En general en toda la historia moderna de nuestra América Latina, cuando las clases y sujetos sociales que
detentan poder económico y privilegios sociales perdieron transitoriamente el gobierno y algunos resortes
estatales, utilizaron los factores claves (como las Fuerzas Armadas) para recuperar el gobierno y el control
total del poder. Inauguraron períodos sombríos de autoritarismo, dictaduras abiertas, estados terroristas.
Jacobo Arbenz de Guatemala derrocado en 1954 es un claro ejemplo de lo que afirmamos: su sucesor derogó
la Reforma Agraria y devolvió las propiedades expropiadas a los terratenientes y a la United Fruit
estadounidense.
Están demasiado frescos, segunda mitad del siglo XX, y cercanos geográficamente, los ejemplos de Brasil,
Bolivia, Chile, Uruguay. Todos dejaron marcas de crisis económicas, condicionamientos políticos y
disciplinamientos sociales. Nuestra historia nacional, vista en largo plazo, es nítida en ejemplos de gobiernos
minoritarios de Notables, de épocas de fraude, de dictaduras abiertas. Irigoyen, Perón, Illía, Frondizi, Isabel
Martínez fueron derrocados por golpes de estado.
Luego del golpe de 1976, restituida la democracia formal, surgió la esperanza del “Nunca Más”, el sueño de
la democracia eterna.

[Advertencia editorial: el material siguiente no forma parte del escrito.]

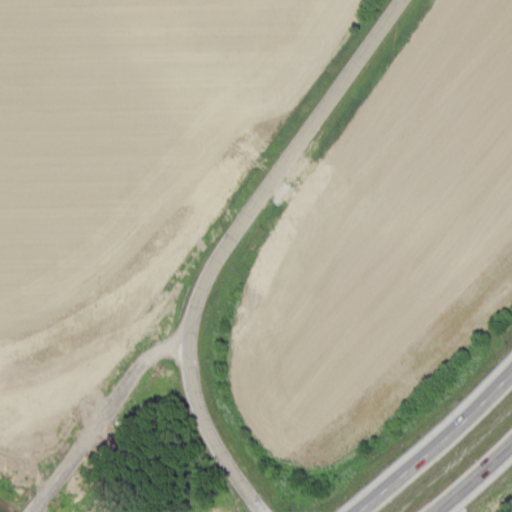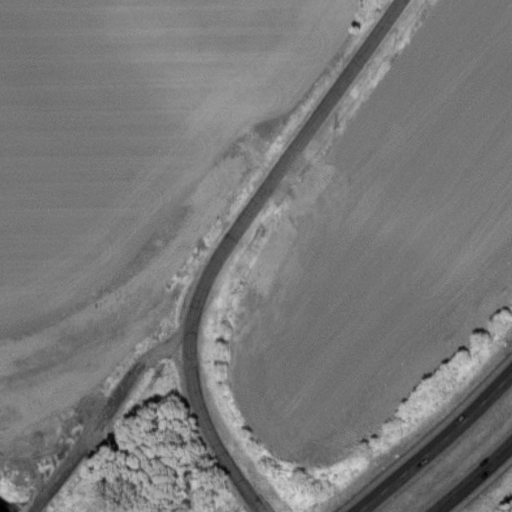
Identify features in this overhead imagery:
road: (330, 95)
road: (151, 322)
road: (436, 443)
road: (473, 477)
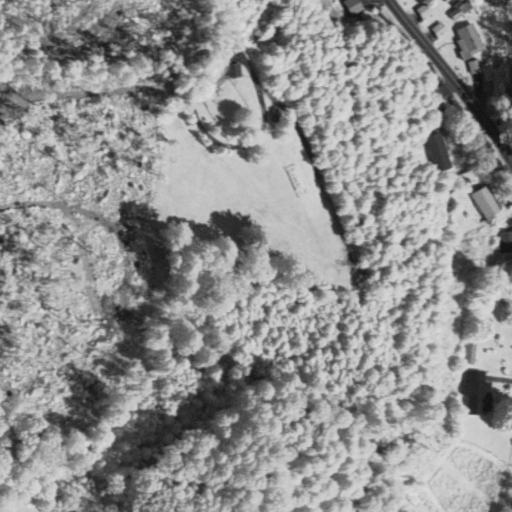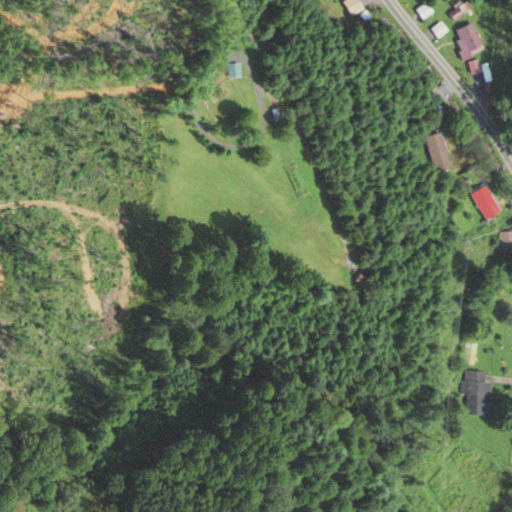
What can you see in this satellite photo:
building: (351, 6)
building: (466, 37)
road: (452, 79)
building: (436, 151)
building: (480, 201)
building: (502, 241)
building: (474, 393)
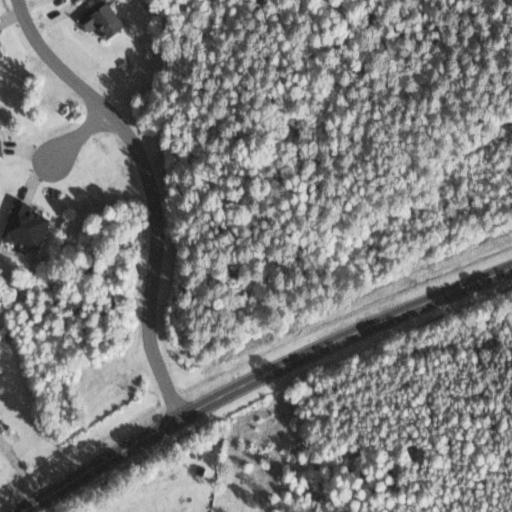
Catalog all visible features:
building: (98, 18)
road: (77, 137)
building: (0, 151)
road: (151, 187)
building: (22, 226)
road: (259, 377)
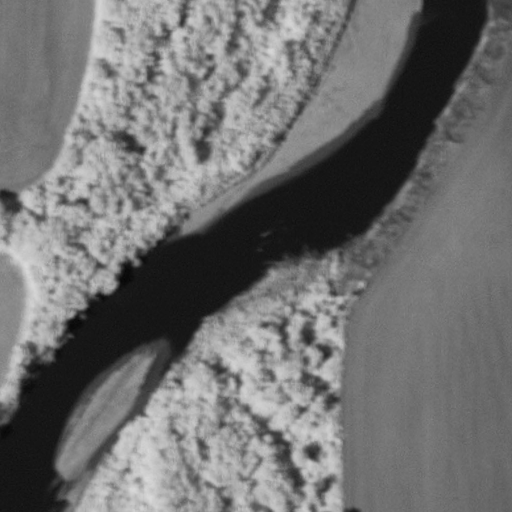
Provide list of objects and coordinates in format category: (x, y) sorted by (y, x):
river: (191, 233)
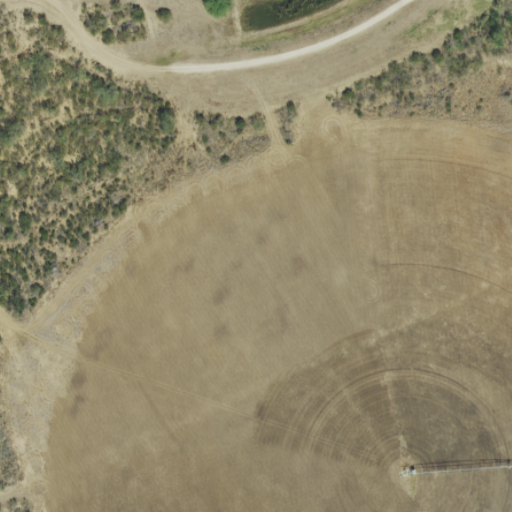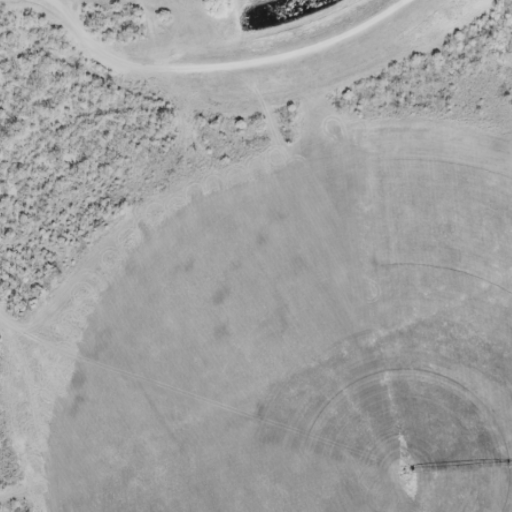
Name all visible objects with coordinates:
dam: (274, 56)
road: (256, 392)
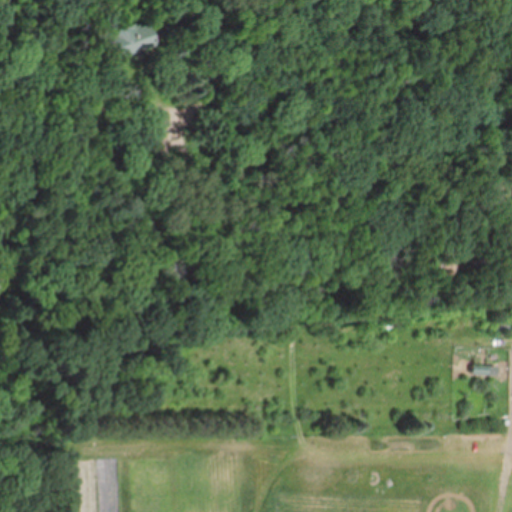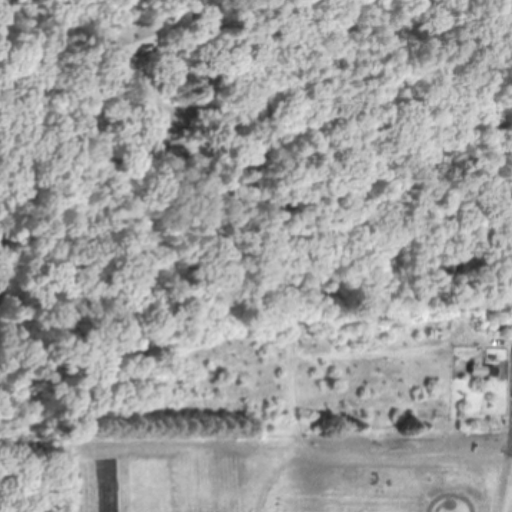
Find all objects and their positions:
building: (123, 42)
road: (179, 69)
building: (149, 130)
building: (511, 210)
building: (496, 328)
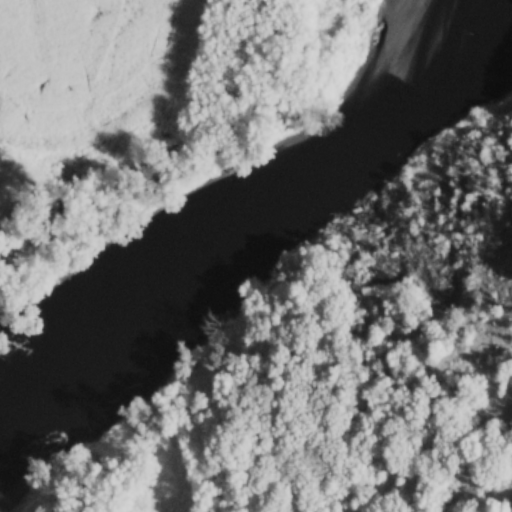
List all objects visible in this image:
river: (263, 231)
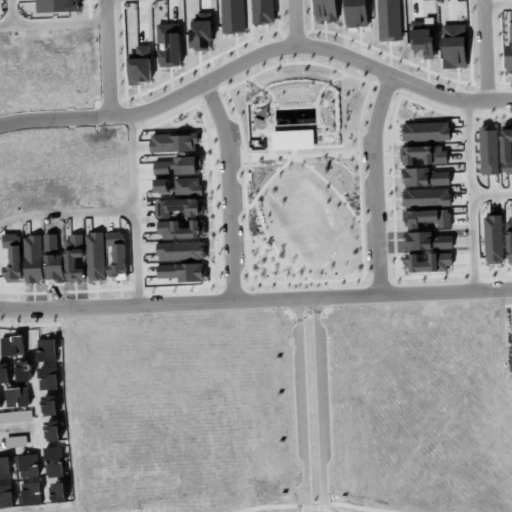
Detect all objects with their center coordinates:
road: (498, 4)
building: (263, 9)
building: (324, 10)
road: (11, 11)
building: (355, 13)
building: (231, 16)
building: (232, 16)
road: (52, 19)
building: (388, 20)
road: (293, 24)
building: (422, 41)
road: (485, 51)
building: (508, 55)
road: (106, 58)
road: (255, 59)
building: (425, 132)
building: (172, 143)
building: (487, 151)
building: (505, 152)
building: (422, 155)
building: (177, 167)
building: (423, 178)
road: (374, 184)
road: (226, 190)
road: (469, 196)
road: (491, 196)
building: (425, 199)
building: (177, 208)
road: (135, 209)
road: (66, 210)
building: (180, 231)
building: (492, 240)
building: (179, 252)
building: (427, 264)
building: (181, 273)
road: (255, 298)
road: (305, 301)
road: (318, 406)
road: (300, 407)
road: (13, 415)
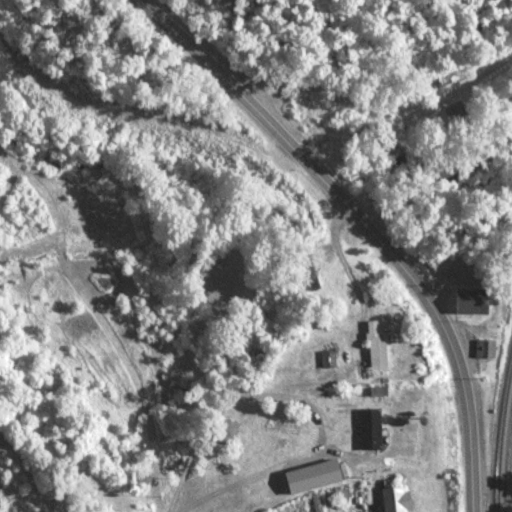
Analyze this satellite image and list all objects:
road: (384, 110)
building: (455, 117)
building: (455, 118)
road: (363, 225)
building: (468, 304)
building: (469, 304)
building: (371, 346)
building: (371, 346)
building: (483, 351)
building: (483, 351)
building: (326, 361)
building: (326, 362)
building: (373, 395)
building: (373, 396)
building: (400, 405)
building: (400, 405)
railway: (499, 431)
building: (224, 433)
road: (214, 462)
building: (214, 471)
building: (390, 500)
building: (391, 501)
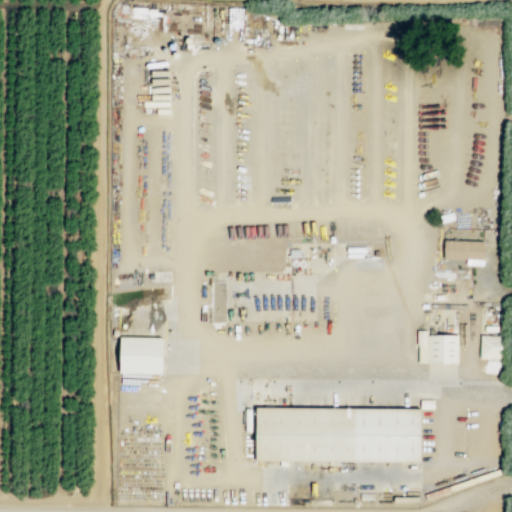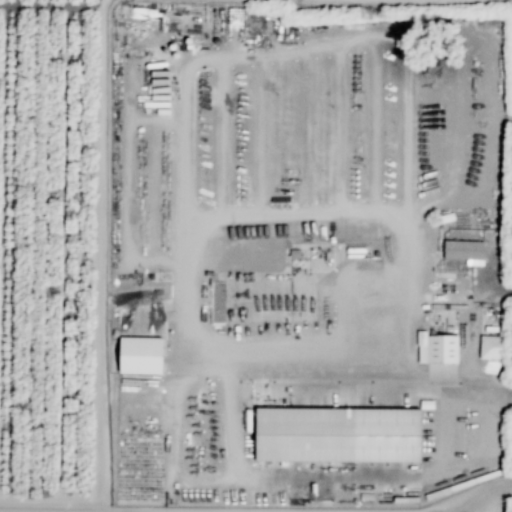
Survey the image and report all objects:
road: (53, 3)
building: (466, 251)
road: (12, 256)
building: (492, 346)
building: (437, 347)
building: (141, 356)
road: (183, 432)
building: (338, 433)
road: (479, 507)
road: (259, 512)
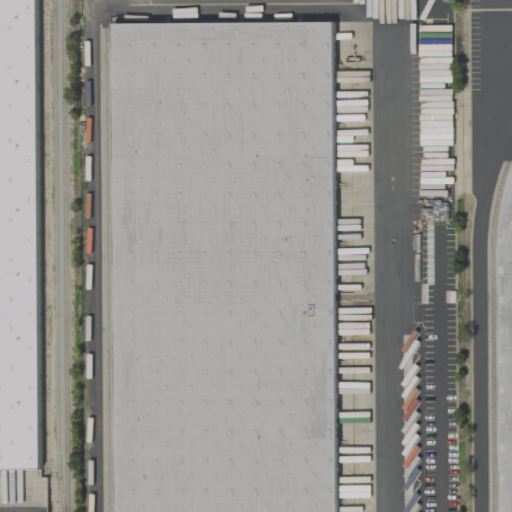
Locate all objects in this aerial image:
building: (19, 237)
railway: (63, 255)
railway: (104, 255)
railway: (54, 256)
road: (485, 257)
building: (224, 267)
road: (391, 273)
building: (507, 288)
railway: (492, 331)
road: (439, 411)
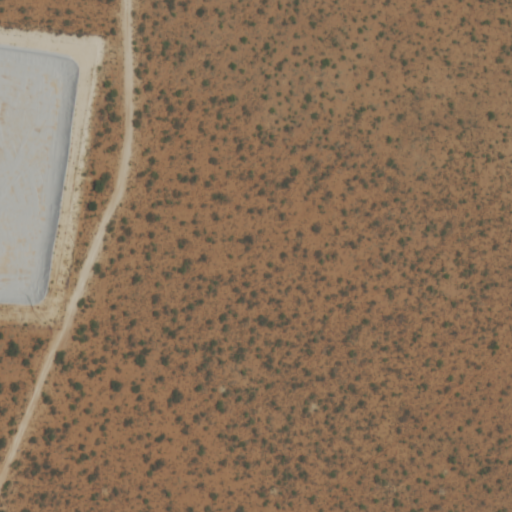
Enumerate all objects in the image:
road: (101, 259)
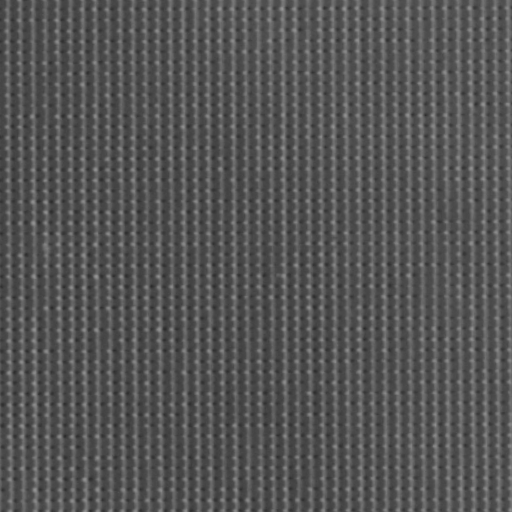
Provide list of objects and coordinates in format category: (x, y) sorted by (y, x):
crop: (255, 255)
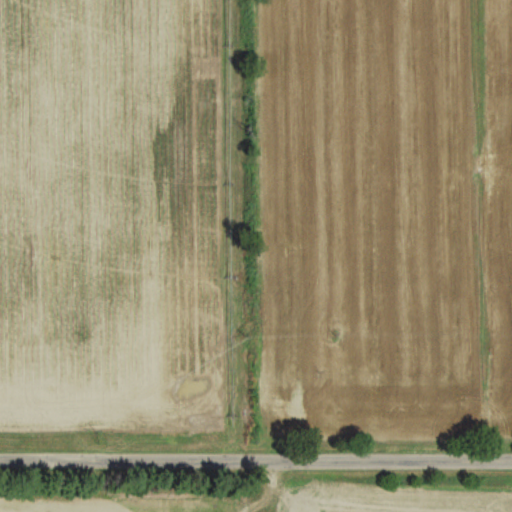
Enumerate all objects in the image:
crop: (116, 215)
crop: (373, 216)
road: (256, 453)
crop: (384, 497)
crop: (63, 505)
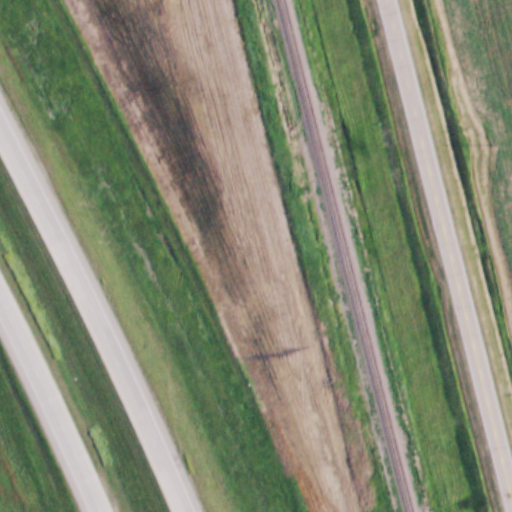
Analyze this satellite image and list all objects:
railway: (339, 256)
road: (448, 256)
road: (93, 317)
road: (51, 404)
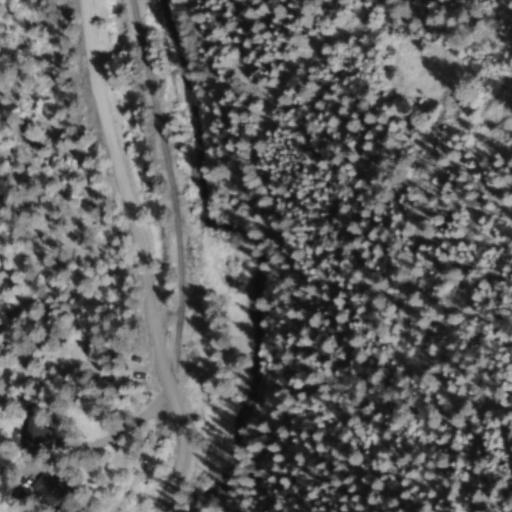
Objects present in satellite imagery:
road: (133, 258)
building: (28, 428)
building: (48, 489)
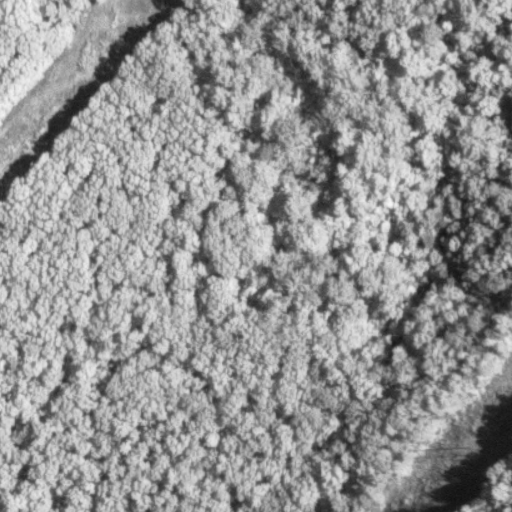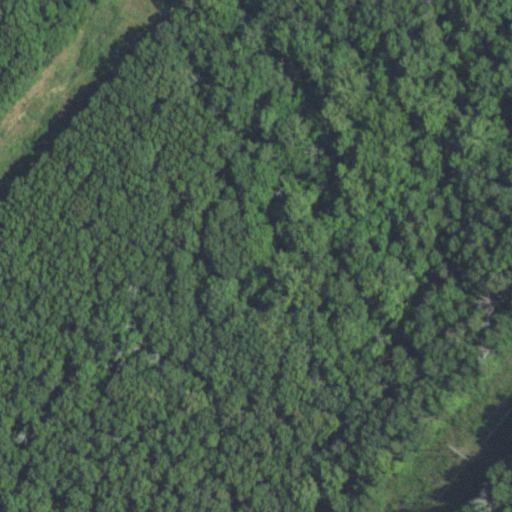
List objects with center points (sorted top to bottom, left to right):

El Chile pos-Pinochet, y la experiencia neoliberal de Menem en la Argentina,
mostraron los límites de las formalidades democráticas, en cuanto a las continuidades de las desigualdades,
la persistencia de la pobreza de las mayorías y la concentración de riqueza en minorías.
El estado plurinacional de Evo Morales cometió la herejía de utilizar su llegada al gobierno para abrir un
periodo de reformas económicas, avances sociales, inclusiones democráticas que exasperan a minorías
privilegiadas y racistas. Pero no lo consideremos inédito. Ya ocurrió con Cárdenas en México, Vargas en
Brasil, Allende en Chile, Perón en Argentina, entre otros. ¿Qué es esto de ser gobernados por un indio en
Bolivia? ¿Qué es esto de que los pobres quieran vivir como nosotros los privilegiados?
Esto es lo que se discute hoy en América Latina. Las potencias necesitan las riquezas de nuestras tierras, las
minorías quieren disfrutar en exclusividad sus privilegios. Por eso Piñera fue claro al hablar de “una guerra”,
y su esposa de “una invasión alienígena”. Por eso es claro el líder cívico-golpista, Camacho: “La Pachamama
nunca va a volver a Palacio Quemado. Ahora Bolivia es de Cristo”. Los Macri y los Bolsonaro exaltan las
desigualdades como obra de la naturaleza o como fruto de la meritocracia. Los golpistas bolivianos vuelven a
las épocas del “requerimiento” exigido a los primitivos habitantes: creencia en su Dios blanco y sumisión al
Emperador, de lo contrario se justifica la matanza. No más pluralidades, no más derechos, no más
reconocimiento a los diferentes.
Todo lo demás (el recuento de votos, la cantidad de años en el gobierno, etc.) apenas si pasan de excusas.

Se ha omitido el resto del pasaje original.